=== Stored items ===
• • • • •
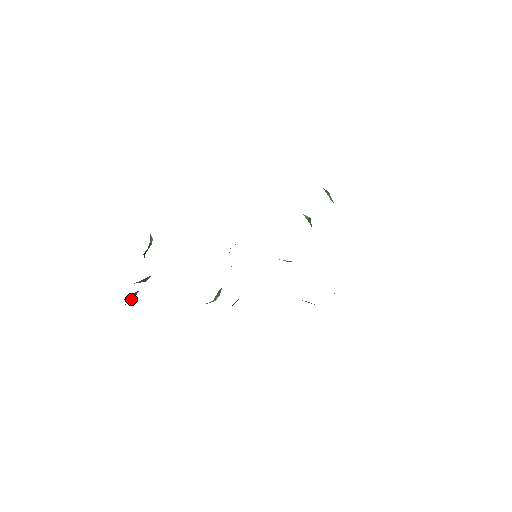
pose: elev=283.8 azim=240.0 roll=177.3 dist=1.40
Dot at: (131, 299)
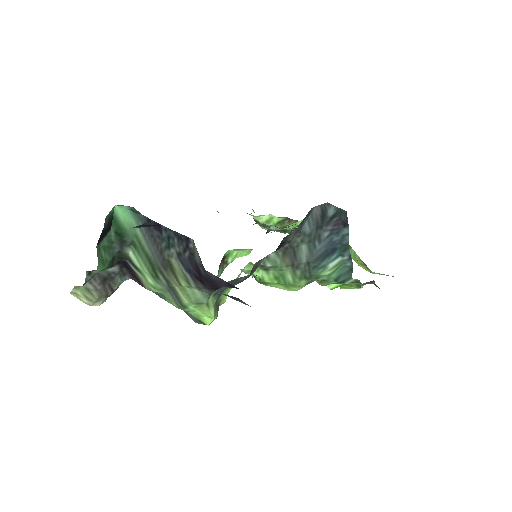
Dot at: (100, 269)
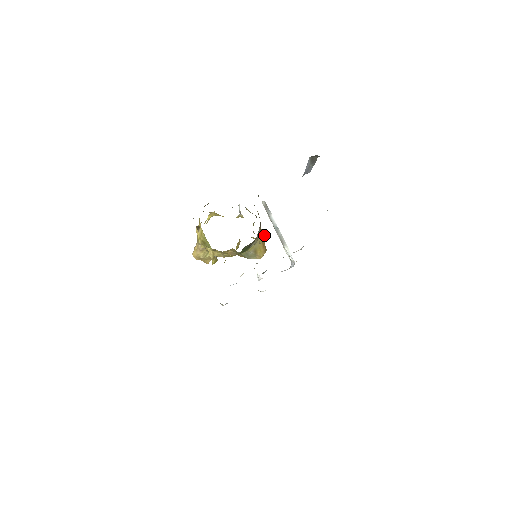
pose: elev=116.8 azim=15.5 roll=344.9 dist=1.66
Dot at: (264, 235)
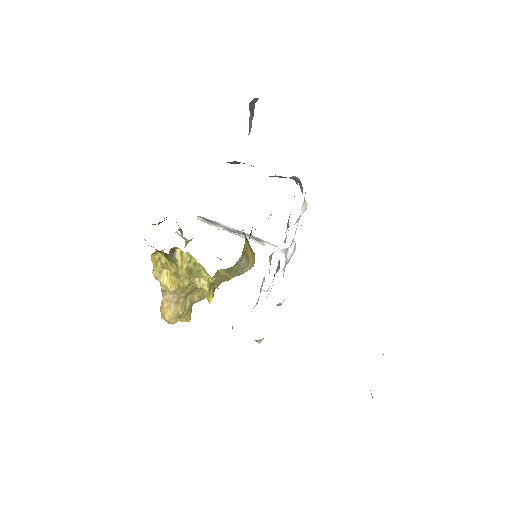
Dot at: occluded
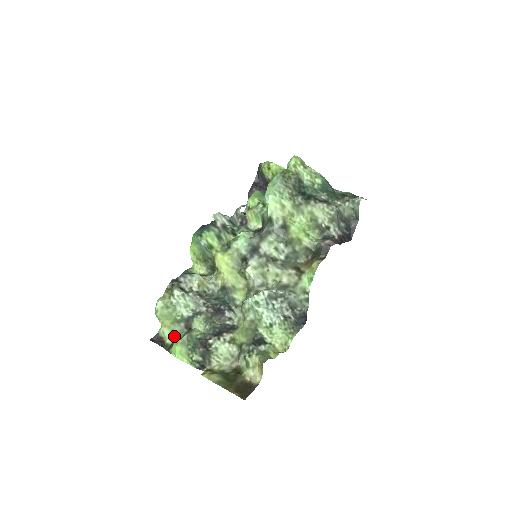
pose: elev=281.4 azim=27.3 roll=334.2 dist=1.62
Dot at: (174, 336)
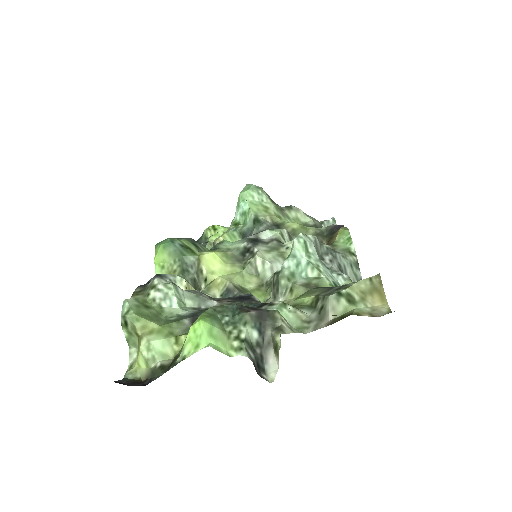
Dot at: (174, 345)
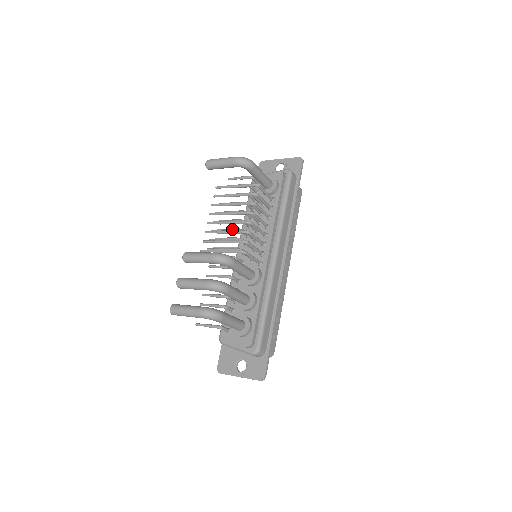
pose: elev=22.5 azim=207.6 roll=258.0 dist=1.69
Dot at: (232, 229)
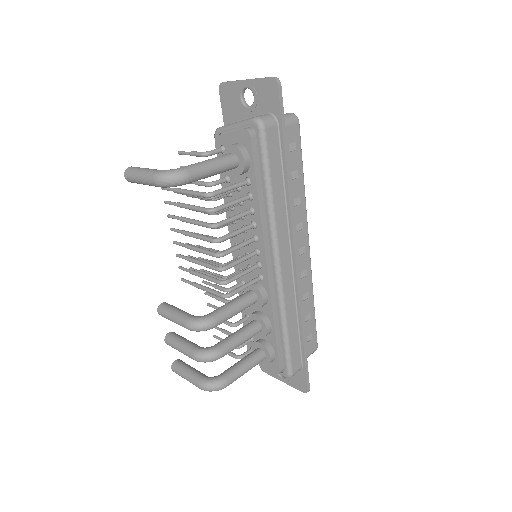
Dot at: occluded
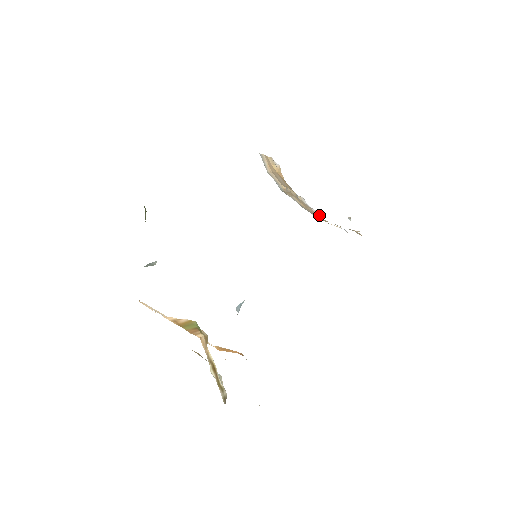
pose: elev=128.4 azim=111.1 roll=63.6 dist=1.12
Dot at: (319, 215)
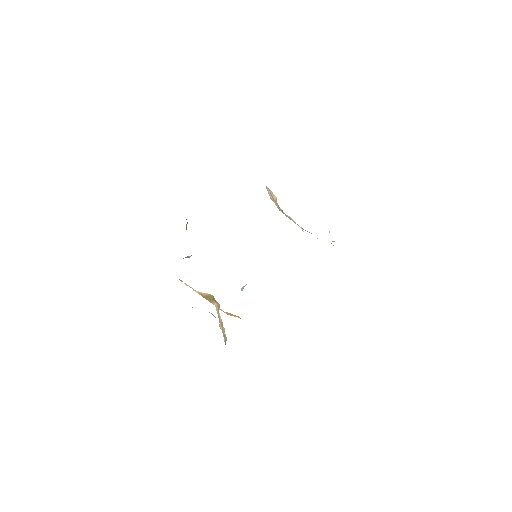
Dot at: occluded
• • • • •
=== Requirements ===
Convert all the records above into a numbered list with one line per item, skipping any blank lines. Leave the pictures out of your answer.

=== Correct result ===
1. pose: elev=283.8 azim=240.0 roll=177.3 dist=1.40
2. Dot at: (131, 299)
3. Dot at: (100, 269)
4. pose: elev=116.8 azim=15.5 roll=344.9 dist=1.66
5. Dot at: (264, 235)
6. Dot at: occluded
7. pose: elev=281.4 azim=27.3 roll=334.2 dist=1.62
8. Dot at: (174, 336)
9. Dot at: (174, 345)
10. pose: elev=22.5 azim=207.6 roll=258.0 dist=1.69
11. Dot at: (232, 229)
12. Dot at: occluded
13. pose: elev=128.4 azim=111.1 roll=63.6 dist=1.12
14. Dot at: (319, 215)
15. Dot at: occluded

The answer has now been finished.